L’Asia ospita 19 delle 33 megalopoli del mondo e nove delle prime 10. Oltre a Giakarta, Dhaka e Tokyo, le altre città asiatiche nella top 10 sono: Nuova Delhi, India (30,2 milioni); Shanghai, Cina (29,6 milioni); Guangzhou, Cina (27,6 milioni); Manila, Filippine (24,7 milioni); Calcutta, India (22,5 milioni); e Seoul, Corea del Sud (22,5 milioni).
Secondo le Nazioni Unite, con una popolazione di 32 milioni di abitanti, il Cairo egiziano è l’unica città nella top 10 al di fuori dell’Asia.
San Paolo in Brasile, con 18,9 milioni di abitanti, è la città più grande delle Americhe, mentre anche Lagos in Nigeria è cresciuta rapidamente, diventando la città più grande dell’Africa sub-sahariana.

Ancora in crescita
La rapida crescita di Dhaka è stata in parte guidata dalle persone provenienti dalle zone rurali che si sono trasferite nella capitale, in cerca di opportunità o in fuga dalle città natali a causa di problemi quali inondazioni e innalzamento del livello del mare, aggravati dai cambiamenti climatici.

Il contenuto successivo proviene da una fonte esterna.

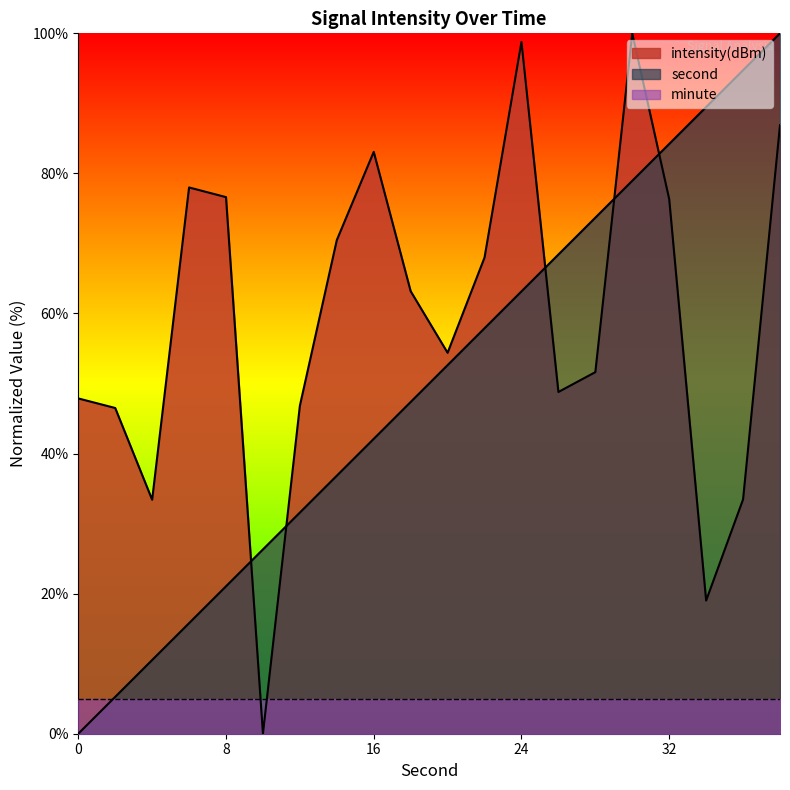

Reading left to right, extract all data points from this chart.

second: 0=0.0	2=5.3	4=10.5	6=15.8	8=21.1	10=26.3	12=31.6	14=36.8	16=42.1	18=47.4	20=52.6	22=57.9	24=63.2	26=68.4	28=73.7	30=78.9	32=84.2	34=89.5	36=94.7	38=100.0
intensity: 0=47.9	2=46.5	4=33.4	6=78.0	8=76.6	10=0.0	12=46.8	14=70.5	16=83.1	18=63.2	20=54.4	22=68.0	24=98.8	26=48.8	28=51.6	30=100.0	32=76.3	34=19.0	36=33.5	38=86.9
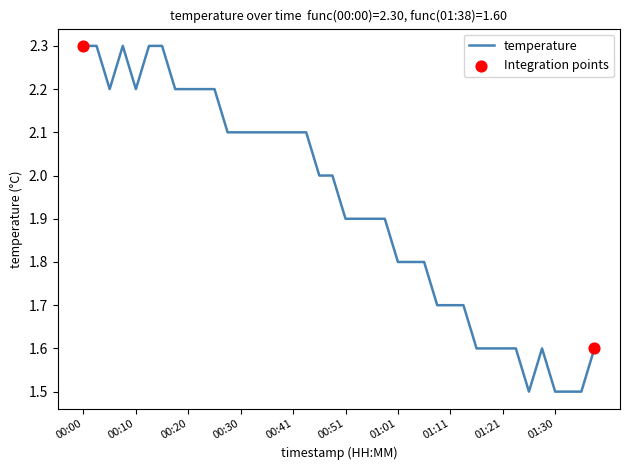

What is the smallest value displayed?

1.5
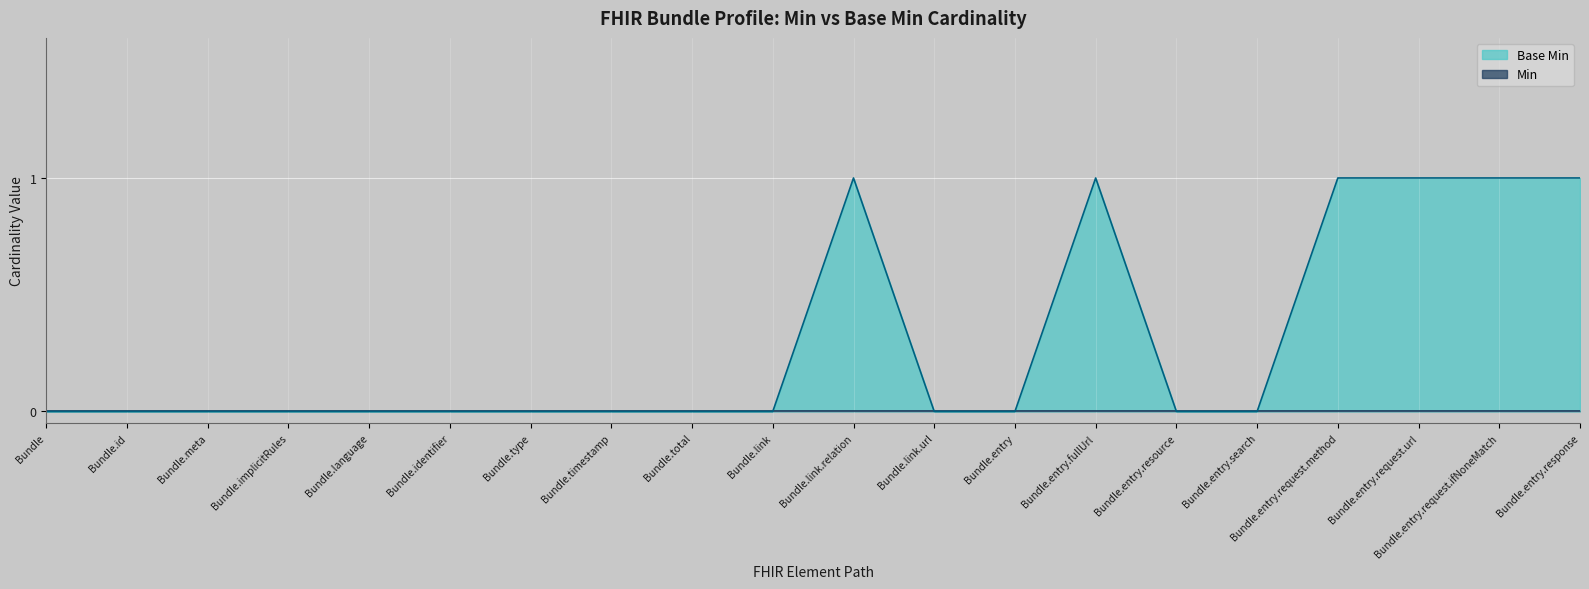

At which category does the chart reach its peak across all series?

Bundle.link.relation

Anche Giakarta sta affrontando problemi a causa dell’innalzamento del livello del mare. Si stima che entro il 2050 fino a un quarto della città potrebbe essere sommersa dall’acqua.
Il problema è così grave che il governo indonesiano sta costruendo una nuova capitale appositamente costruita a Nusantara, nella provincia del Kalimantan orientale dell’isola del Borneo. Tuttavia, mentre i funzionari e gli edifici parlamentari della città avranno una nuova sede, l’ONU stima che entro il 2050 vivranno a Giakarta 10 milioni di persone in più.
La crescente popolazione della città dovrà anche fare i conti con le preoccupazioni sulla disuguaglianza e sull’accessibilità economica, che hanno visto migliaia di persone scendere nelle strade della città indonesiana all’inizio di quest’anno, riflettendo la crescente rabbia per le condizioni dei lavoratori a basso reddito, compresi i motociclisti che utilizzano app per il ride-sharing e le consegne.
Nel frattempo, secondo il rapporto delle Nazioni Unite, la capitale iraniana Teheran, che deve far fronte alle razioni d’acqua perché sta per rimanere senza acqua, ha attualmente una popolazione di nove milioni di persone.
La nuova valutazione ha visto anche cambiamenti poiché le Nazioni Unite hanno adottato nuove misure per cercare di affrontare le incoerenze nel modo in cui i diversi paesi definiscono l’urbanizzazione.
L’ONU ha inoltre affermato che nella maggior parte dei casi il suo rapporto riflette le dimensioni delle singole città, piuttosto che quelle di due città cresciute insieme, con un piccolo numero di eccezioni.
La nuova definizione definisce una città come un “agglomerato contiguo” di celle a griglia di un chilometro quadrato con una densità di almeno 1.500 abitanti per chilometro quadrato e una popolazione totale di almeno 50.000.